Monday, April 1, 2013

A Time Traveler's Guide to Coin Collecting, Part 2


1940's Clip Art?
In March I wrote about finding a fixed price coin catalog published in the early 1940's titled the "Illustrated Catalog and Price List No. 17 of Coins, Paper Money and Medals of The United States and Foreign Countries." It was presumably self-published by "Norman Shultz Numismatist" from Salt Lake City, Utah.

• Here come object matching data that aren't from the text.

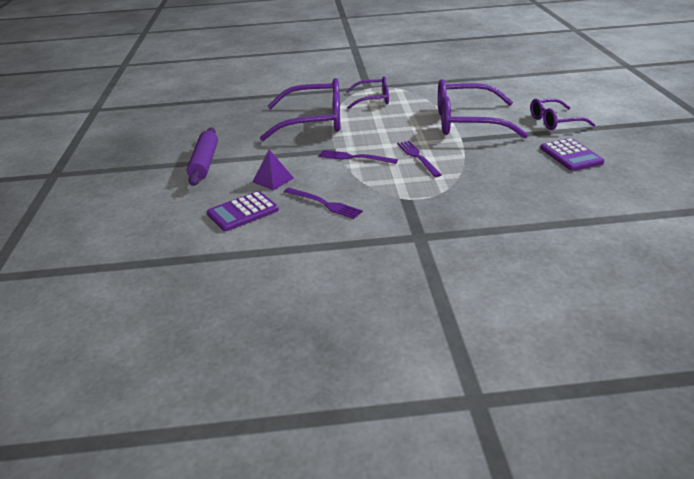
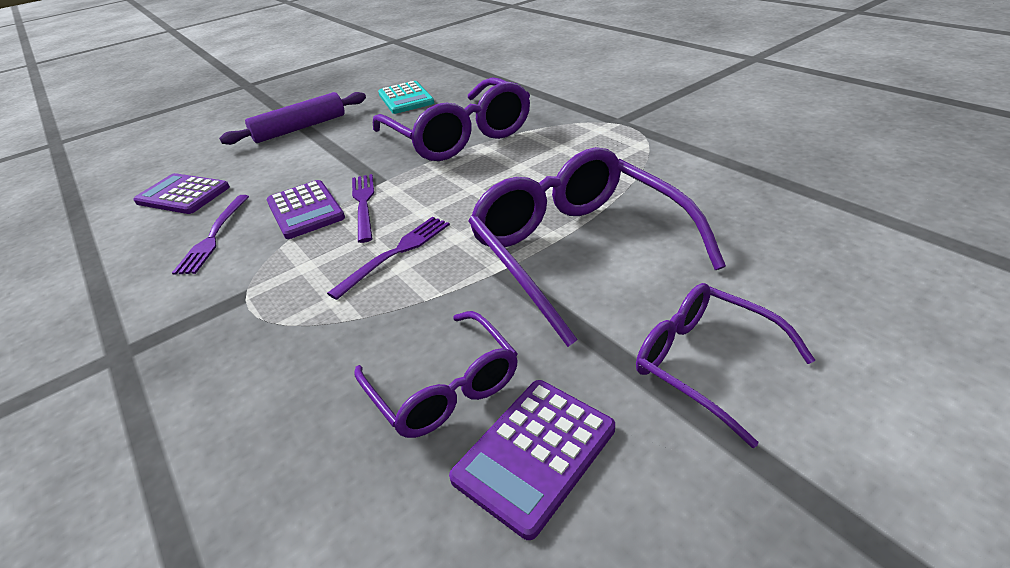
camera: 60 degrees right, 5 degrees up
(226, 125) = (405, 99): none -> turquoise calculator
(273, 180) = (271, 179): purple pyramid -> none
(335, 174) = (305, 210): none -> purple calculator
(373, 99) = (577, 142): purple glasses -> purple glasses (444, 387)

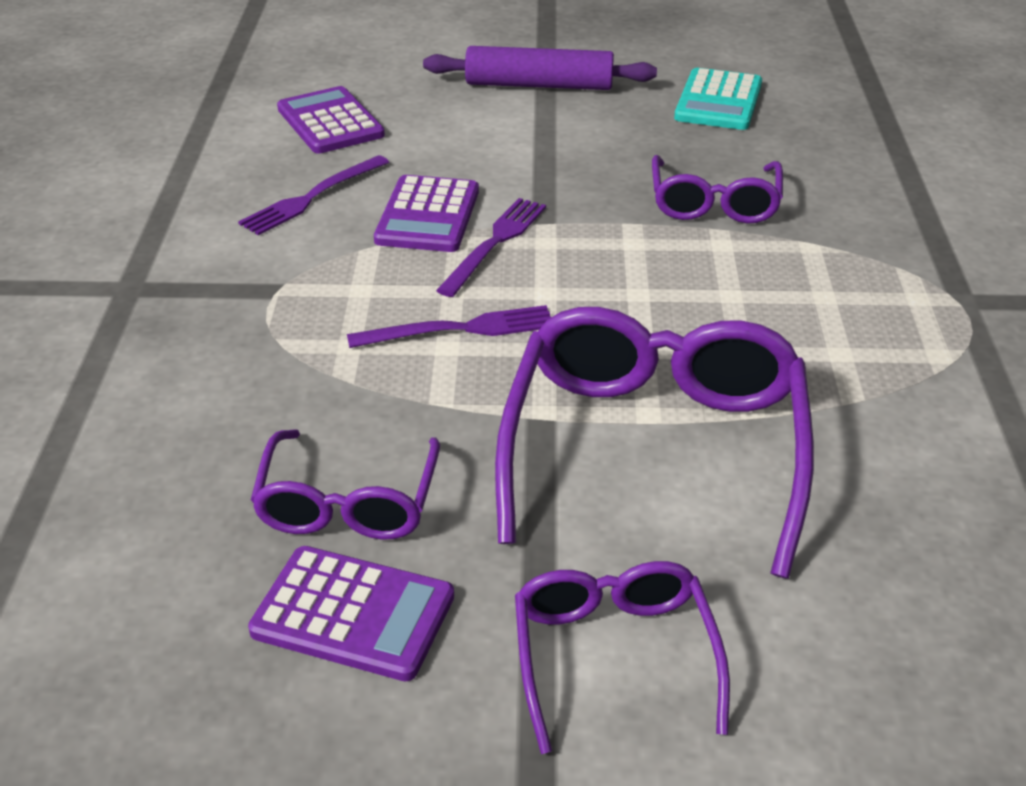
camera: 35 degrees right, 0 degrees up
(459, 136) = (714, 203): purple glasses -> purple glasses, size x0.57
(534, 453) = (353, 614): purple calculator -> purple calculator turned 150 degrees counterclockwise

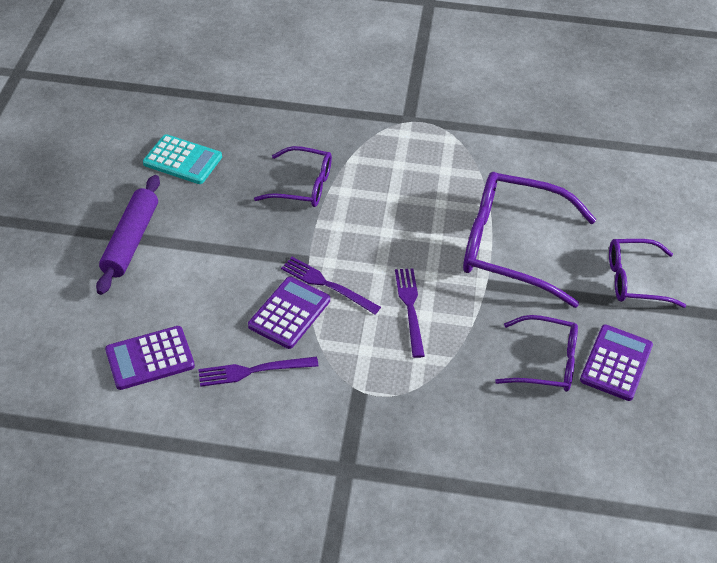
camera: 85 degrees left, 10 degrees up
(312, 197) = (254, 371): purple fork -> purple fork turned 120 degrees clockwise
(427, 215) = (289, 313): purple calculator -> purple calculator turned 75 degrees counterclockwise

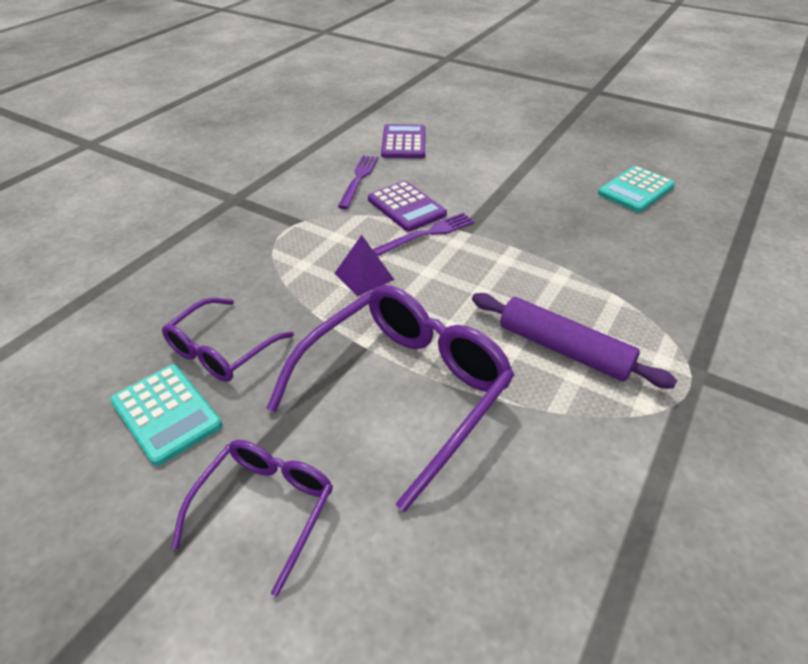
camera: 115 degrees right, 5 degrees down
(131, 240) = (533, 152): purple rolling pin -> purple rolling pin (564, 349)
(303, 186) = (577, 251): purple glasses -> none
(410, 308) = (364, 276): purple fork -> purple pyramid
(616, 363) = (166, 414): purple calculator -> turquoise calculator

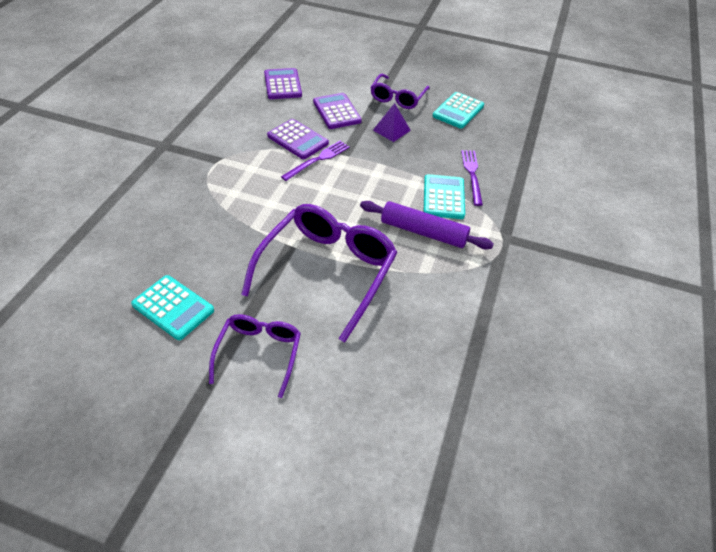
camera: 15 degrees left, 5 degrees up
(222, 350) = (196, 261): purple glasses -> purple glasses (397, 98)
(358, 179) = (256, 120): purple fork -> purple fork (472, 175)
(364, 276) = (280, 196): purple pyramid -> purple pyramid (391, 130)
(466, 178) = (337, 112): none -> purple calculator
(601, 302) = (444, 197): none -> turquoise calculator

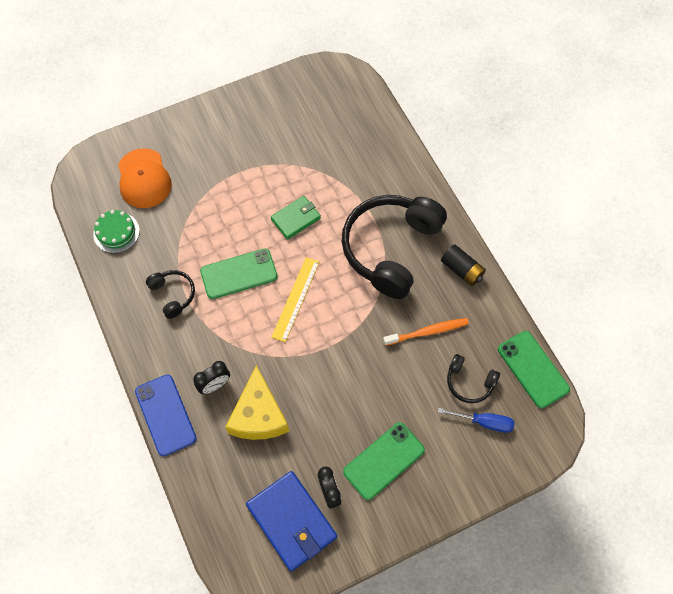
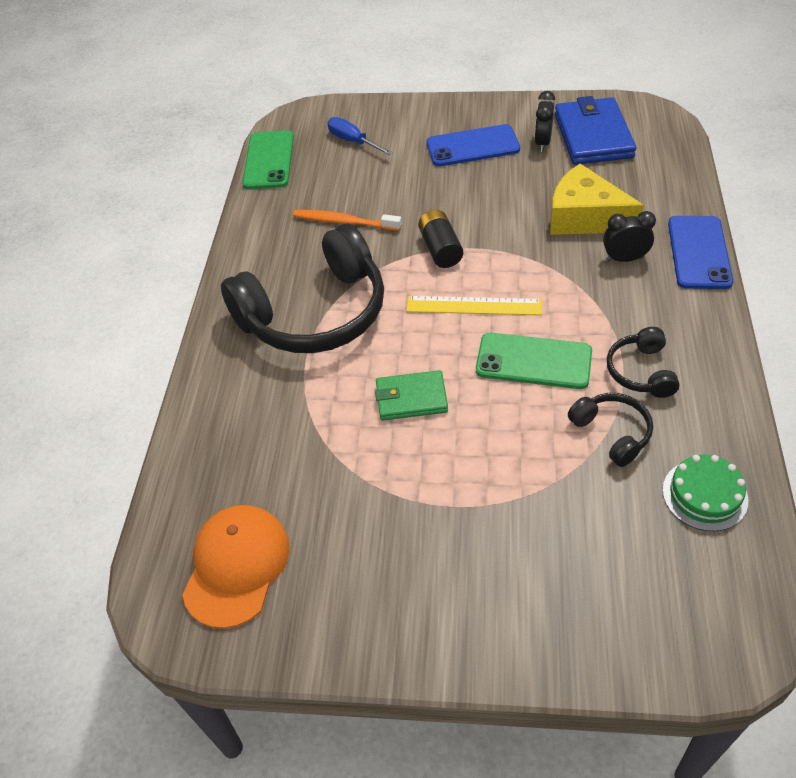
camera: 145 degrees left, 15 degrees down
(144, 179) = (626, 568): orange cap -> orange cap (236, 566)
(258, 415) = (584, 217): yellow cheese -> yellow cheese turned 90 degrees counterclockwise
(295, 299) = (474, 306): yellow ruler -> yellow ruler turned 45 degrees clockwise
(383, 460) = (472, 146): green phone -> blue phone
(462, 270) = (254, 261): black battery -> black battery (440, 249)
(469, 382) = (339, 171): black headphones -> black headphones (612, 433)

It is fascinating to read this catalog and see the state of our hobby through the eyes of a dealer 70 years ago. Being located in Salt Lake City, away from the coasts, he obviously relied on mail order. He advertised nationally in Popular Mechanics and most likely in other magazines, the search engines of the 20th century. In fact, this quote from Ed Reiter's interview with Norman Shultz for the New York Times in 1981, published in 1999 by PCGS, Norman Shultz sounds like a coin dealer on the internet:
"I've always been strictly a mail-order dealer," he related, "and in this type of business it really doesn't matter where you live. So I figured I'd move until I found a place I really liked."
Last time I related some of the amazing prices, like an uncirculated 1909-S VDB for $3.50. Equally interesting are some of Mr. Shultz's words from the catalog. Under the heading "Condition of Coins" he describes what to expect for Proof , Uncirculated, Extremely Fine, Very Fine, Fine, Very Good, Good, Very Fair, Fair, and Poor. He goes on to state what we still struggle with
"It seems that every one has his own idea as to classification of coins...A Proof coin is a brilliant proof coin. If dark purple or another colorI believe it should be mentioned. Any time my listing differs from what you think it should be and you do not care for the coin just return it."
As you see the catalog features illustrations of each type of coin for sale. There is no credit given to an illustrator so it may literally be clip art.

Whoever ordered the book that I have was collecting Lincoln Cents. There are pencil checks beside 1909 S, no VDB, 1910, 1914 (hope he or she got the D), 1915, 1923 and 1924.

Another paragraph of note is titled U. S. Pattern Coins.
"I make no attempt to list the varieties, but can generally supply the following"

Pattern cent, $10.00
Pattern two cent pieces, $7.50
Pattern three cent silver, $10.00
Pattern three cent nickel, $7.50
Pattern dimes, $5.00
Pattern twenty cent pieces, $15.00
Pattern quarters, $7.50
Pattern half dollars, $8.00
Pattern dollars, $15.00
Pattern $5.00 pieces, $6.50
Pattern $10.00 pieces, $12.50
Pattern $20.00 pieces, $22.50
"These are the less expensive pieces, I have some of the rarer ones in stock at higher prices. Unhesitantly, these are our most beautiful coins, and I find, one of the most interesting to collect"
Wow. Just for fun, take a look at some of the prices realized for U.S. Pattern coins at the Heritage 2013 FUN Show published by The Society of US Pattern Collectors.